Who understands Who?
To the question whether computers “understand”, Weizenbaum, uses an analogy to nuclear power plants.
Do nuclear power plants produce energy? No! They just transform, convert energy. The same for computers. Computers don’t produce anything. They cannot “understand”.
So, can computer trick us? No, because the computer does not know what tricking is. Tricking is intentional.
I believe on the whole it (note: computer understanding) is “no”, then without a doubt we must conclude that work on this subject is hopeless and senseless.
Virtual, relative, chaotic
When talking about the word “virtual” Weizenbaum stresses that the word has undergone linguistic changes. Nevertheless this always holds true:
“If you say A is virtually B, than at a minimum we know that A is not B. It is something else.”

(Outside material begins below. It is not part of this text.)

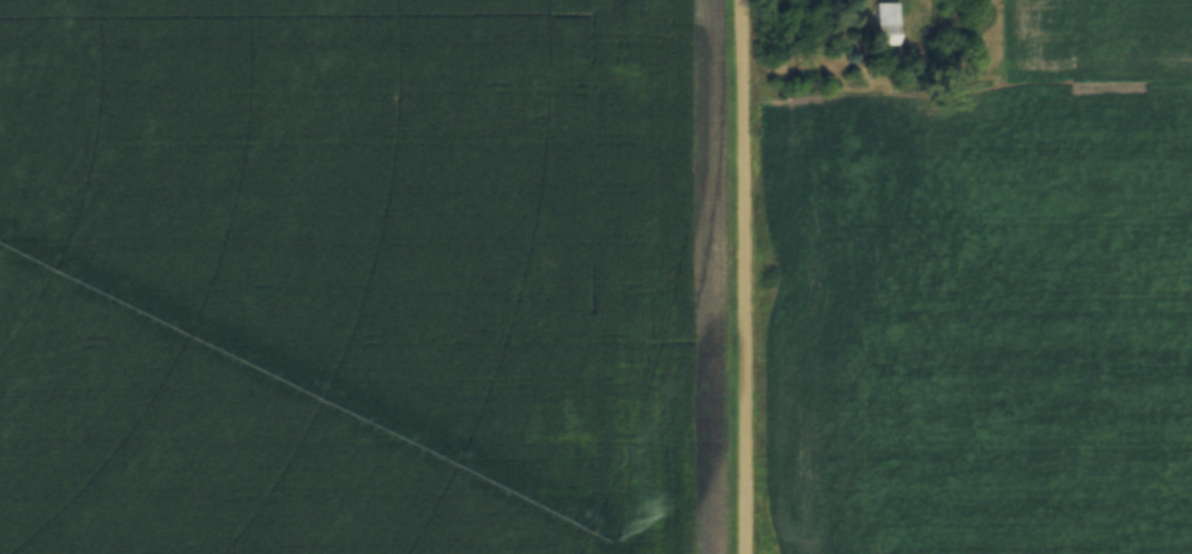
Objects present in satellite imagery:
building: (887, 21)
road: (756, 277)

Worthy to remember when talking about the virtual “world”…
“I believe using this word is almost training us to omit essential things. We need to be conscious of the moment of manipulation that is hiding there.”

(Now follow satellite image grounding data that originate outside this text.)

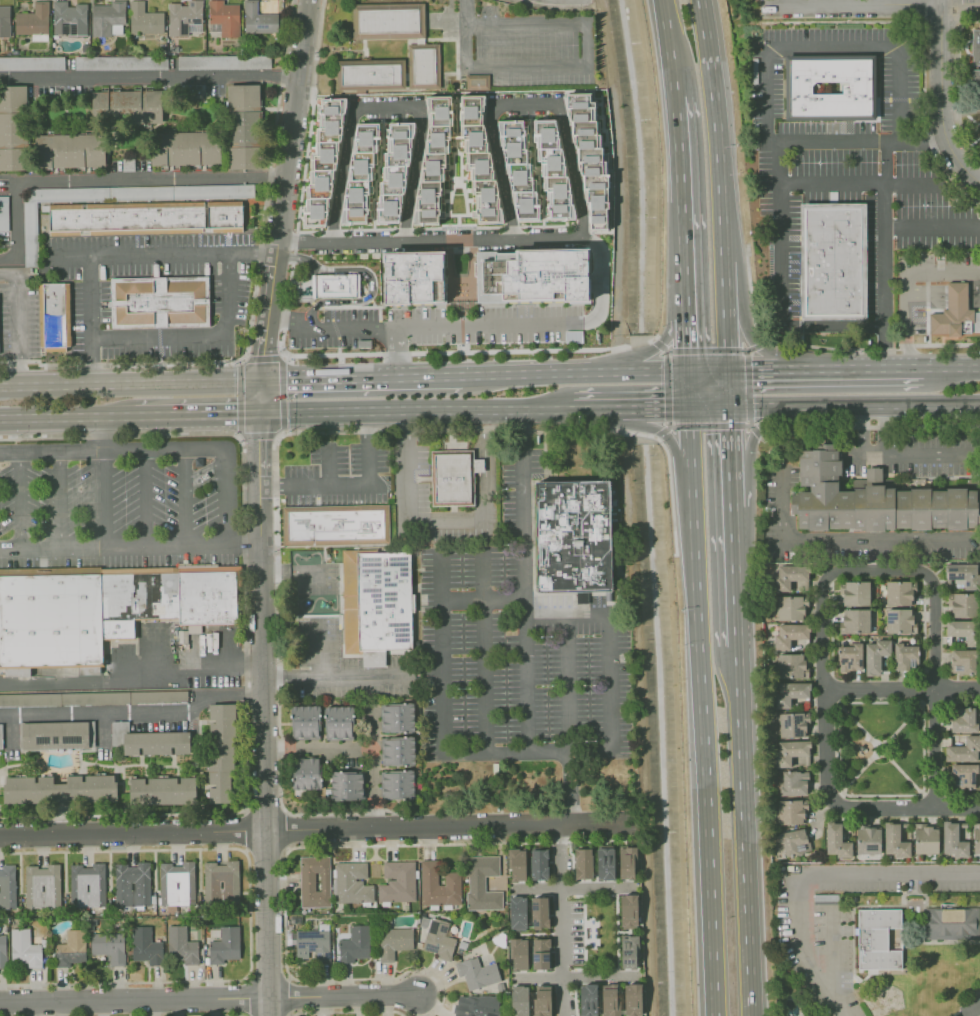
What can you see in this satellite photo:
road: (787, 2)
road: (871, 4)
road: (550, 6)
road: (465, 12)
building: (185, 18)
building: (70, 19)
building: (108, 19)
building: (224, 19)
building: (259, 19)
building: (145, 20)
building: (5, 22)
building: (34, 22)
building: (401, 37)
road: (287, 38)
building: (976, 47)
road: (669, 48)
building: (121, 62)
building: (223, 62)
building: (32, 63)
road: (585, 64)
road: (766, 71)
building: (371, 75)
road: (148, 78)
building: (477, 82)
building: (976, 87)
building: (857, 89)
road: (943, 94)
building: (126, 106)
road: (386, 108)
building: (979, 118)
building: (243, 126)
building: (13, 128)
road: (717, 130)
building: (185, 148)
road: (678, 149)
building: (69, 150)
building: (323, 158)
building: (478, 161)
building: (589, 161)
building: (433, 162)
building: (128, 164)
building: (519, 165)
building: (552, 166)
building: (395, 171)
road: (108, 177)
road: (880, 183)
road: (884, 183)
road: (283, 206)
building: (3, 213)
building: (152, 219)
road: (583, 221)
road: (781, 233)
building: (30, 234)
road: (681, 248)
road: (883, 248)
road: (119, 257)
building: (833, 260)
building: (531, 275)
road: (367, 276)
building: (413, 277)
road: (603, 279)
road: (905, 282)
road: (724, 284)
building: (337, 286)
road: (951, 295)
building: (158, 301)
building: (952, 312)
building: (53, 317)
road: (17, 321)
road: (489, 325)
road: (671, 325)
road: (833, 326)
road: (355, 329)
road: (685, 332)
road: (195, 336)
road: (726, 338)
road: (246, 339)
road: (752, 340)
road: (640, 343)
road: (658, 343)
road: (758, 345)
road: (283, 347)
road: (666, 351)
road: (669, 351)
road: (706, 351)
road: (744, 351)
road: (746, 351)
traffic signals: (262, 355)
road: (285, 355)
road: (639, 359)
road: (853, 368)
road: (951, 368)
road: (670, 370)
traffic signals: (687, 370)
road: (707, 370)
traffic signals: (727, 370)
road: (756, 370)
road: (641, 371)
road: (546, 373)
road: (361, 378)
traffic signals: (283, 380)
road: (130, 384)
road: (667, 388)
road: (687, 388)
road: (728, 388)
road: (748, 388)
road: (854, 405)
road: (708, 406)
traffic signals: (729, 406)
road: (671, 407)
traffic signals: (688, 407)
road: (585, 408)
road: (627, 408)
road: (414, 410)
road: (197, 414)
traffic signals: (236, 414)
road: (67, 416)
road: (626, 422)
road: (668, 423)
road: (750, 423)
road: (748, 425)
road: (669, 426)
road: (709, 426)
road: (883, 428)
road: (864, 429)
road: (100, 431)
road: (756, 432)
road: (660, 433)
road: (641, 434)
road: (755, 434)
road: (239, 436)
road: (650, 436)
road: (729, 436)
road: (689, 439)
traffic signals: (258, 442)
road: (275, 443)
road: (176, 446)
road: (674, 449)
road: (911, 453)
road: (328, 465)
building: (456, 479)
road: (351, 486)
road: (732, 486)
road: (670, 493)
road: (146, 495)
road: (186, 495)
road: (103, 496)
road: (20, 497)
road: (59, 497)
building: (872, 501)
road: (523, 504)
road: (449, 520)
building: (338, 526)
building: (576, 538)
road: (846, 538)
road: (114, 544)
building: (964, 574)
road: (735, 576)
building: (787, 576)
road: (442, 577)
building: (853, 593)
building: (898, 593)
building: (963, 605)
building: (381, 608)
building: (788, 608)
road: (603, 612)
building: (105, 613)
building: (855, 621)
building: (899, 621)
road: (245, 626)
building: (963, 631)
building: (790, 634)
road: (484, 652)
building: (875, 655)
building: (905, 656)
road: (320, 657)
building: (849, 657)
building: (962, 661)
building: (789, 665)
road: (443, 670)
road: (130, 672)
road: (331, 680)
road: (569, 682)
road: (933, 688)
road: (901, 689)
building: (789, 693)
building: (93, 698)
road: (824, 711)
road: (135, 713)
road: (263, 714)
building: (396, 717)
building: (304, 720)
building: (963, 720)
building: (337, 722)
building: (790, 724)
building: (54, 734)
building: (1, 736)
building: (149, 740)
road: (703, 744)
road: (318, 748)
building: (397, 750)
building: (964, 750)
building: (220, 751)
building: (790, 751)
building: (798, 761)
road: (371, 767)
building: (305, 772)
building: (962, 775)
building: (792, 783)
building: (345, 784)
building: (397, 784)
building: (59, 789)
building: (162, 790)
road: (282, 809)
road: (244, 810)
building: (791, 812)
road: (349, 813)
road: (313, 827)
road: (743, 830)
building: (793, 839)
building: (925, 839)
building: (976, 839)
building: (868, 840)
building: (952, 840)
building: (836, 841)
building: (894, 841)
road: (283, 847)
road: (286, 848)
road: (244, 849)
road: (287, 849)
building: (604, 862)
building: (625, 862)
building: (582, 863)
building: (515, 864)
building: (538, 864)
road: (815, 873)
building: (314, 881)
building: (397, 881)
building: (221, 882)
building: (352, 882)
building: (481, 882)
building: (132, 883)
building: (176, 883)
building: (86, 884)
building: (438, 884)
road: (599, 885)
building: (7, 886)
building: (42, 886)
building: (628, 909)
building: (516, 912)
building: (539, 912)
road: (249, 914)
road: (566, 921)
building: (950, 923)
building: (438, 939)
building: (876, 939)
building: (393, 941)
building: (313, 943)
building: (354, 944)
building: (224, 945)
building: (108, 946)
building: (145, 946)
building: (181, 946)
building: (70, 948)
building: (24, 949)
building: (2, 951)
building: (628, 951)
building: (539, 952)
building: (517, 953)
road: (829, 953)
building: (476, 973)
road: (599, 976)
road: (247, 978)
road: (288, 978)
road: (284, 980)
road: (341, 994)
road: (133, 999)
building: (632, 999)
building: (531, 1000)
building: (587, 1000)
building: (611, 1001)
building: (971, 1006)
building: (475, 1007)
road: (348, 1010)
road: (202, 1014)
road: (288, 1014)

It is about uses and misuses of words, like virtual, relative and chaos. We need to be aware.
Technology has become a mediator for real experiences, be it a camera, TV or computer screens. It fully is embedded in our daily life.
Virtual “experiences”. Going to a concert is not the same musical experience as listening to a song on YT, and thus not convey the same understanding.
About the Value of Experience
Experience is what most is missing to computers, machines, robots. And experience is what most defines our knowledge, our being human.
“Maybe robots can pick apart simplified versions of our sentences but it could not interpret them correctly because it wouldn’t have our socialization of life experiences”
Plus the linguistic connotative, symbolic, contextual, cultural references are missing.
As responsibility is a central concept in Weizenbaum’s thinking, and ditching responsibility equals with “moral laziness”.
The mere question “What can we do?” is an example of moral laziness. Of moral comfort. Or moral evasion.
A lonely Island of Reason? For Weizenbaum, every individual counts.
“Every individual person who acts responsibly, humanely, is already a small island. That is what counts.”
For us there are few moments in life we have to decide Who am I? What do I want? Why am I here? What difference does it make?.
“When it does happen […] then it could be good that you are suddenly alone, especially the first phase of the decision process. Something that always amazed me is that these things are so obvious so that everyone can say, “Yes, dear Joseph, that is all true, but why are you saying it? Why do you keep on saying it over and over? We know that.”
It is simultaneously obvious that we do not know it or anyway we are not conscious of it, we don’t react to it.”
What does “Civil Courage” mean?
“It is widely held but a grievously mistaken belief that civil courage finds exercise only in the context of world-shaking events. To the contrary, it’s most arduous exercise is often in those small contexts in which the challenge is to overcome the fears induced by petty concerns over career, over our own relationships to those who appear to have power over us, over whatever may disturb the tranquility of our mundane existence.”